En tout cas, les bruits de bottes se rapprochent du Liban et l’étendue de la zone de destructions massives ne cesse de s’étendre dans le monde…
Si les classes dirigeantes d’Arabie saoudite peuvent se permettre, sans subir une forte pression américaine, de déstabiliser ainsi le Moyen orient, c’est notamment grâce au fait que Trump souhaite apparaître en rupture avec la politique d’Obama de paix avec l’Iran. Cela ne signifie pas que les USA soient déjà prêts à entrer directement en guerre contre l’Iran mais ils ne seraient pas gênés que d’autres, notamment la France, le fassent à leur place…
Bien entendu, les dirigeants impérialistes occidentaux ou israéliens n’en ont rien à faire de l’opposition du chiisme et sunnisme, rien à faire d’objectifs pseudo-religieux ou ethniques, mais les dirigeants du Moyen orient eux aussi ne font que cacher que leurs vrais objectifs sont bien différents. Désigner du doigt l’Iran comme l’ennemi commun permet aux uns comme aux autres de donner un drapeau qui unifie derrière eux des peuples et qui permette d’accroître l’ampleur et la violence des guerres et des guerres civiles et fasse encore plus basculer le monde dans la violence.
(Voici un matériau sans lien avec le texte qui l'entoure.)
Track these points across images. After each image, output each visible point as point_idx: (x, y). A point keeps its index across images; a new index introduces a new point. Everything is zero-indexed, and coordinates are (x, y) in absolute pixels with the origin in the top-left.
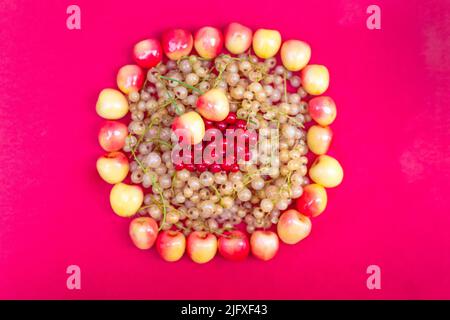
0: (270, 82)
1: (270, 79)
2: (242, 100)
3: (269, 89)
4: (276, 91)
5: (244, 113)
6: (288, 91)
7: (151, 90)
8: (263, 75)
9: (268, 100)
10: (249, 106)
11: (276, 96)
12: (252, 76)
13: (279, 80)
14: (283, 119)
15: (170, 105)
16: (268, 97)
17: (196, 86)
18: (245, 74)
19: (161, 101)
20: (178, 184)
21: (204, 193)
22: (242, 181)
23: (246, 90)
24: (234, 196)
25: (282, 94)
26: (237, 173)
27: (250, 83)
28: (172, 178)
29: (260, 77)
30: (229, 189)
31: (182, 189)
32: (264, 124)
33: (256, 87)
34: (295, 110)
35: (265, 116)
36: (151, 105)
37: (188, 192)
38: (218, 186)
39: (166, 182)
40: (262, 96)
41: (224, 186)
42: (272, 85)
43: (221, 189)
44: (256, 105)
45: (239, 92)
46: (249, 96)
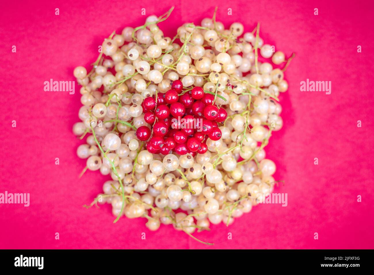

Mais la véritable nécessité de cette violence mondiale généralisée se trouve bien plus dans la faillite économique mondiale, qui n’est que momentanément retardée, bien plus que dans des oppositions ethniques, religieuses, idéologiques, ou de confrontations réelles entre des blocs.
Le capitalisme à l’agonie ne peut que mener à des violences extrêmes et que monter les peuples les uns contre les autres. Il y va de l’avenir du pouvoir des classes capitalistes sur le monde.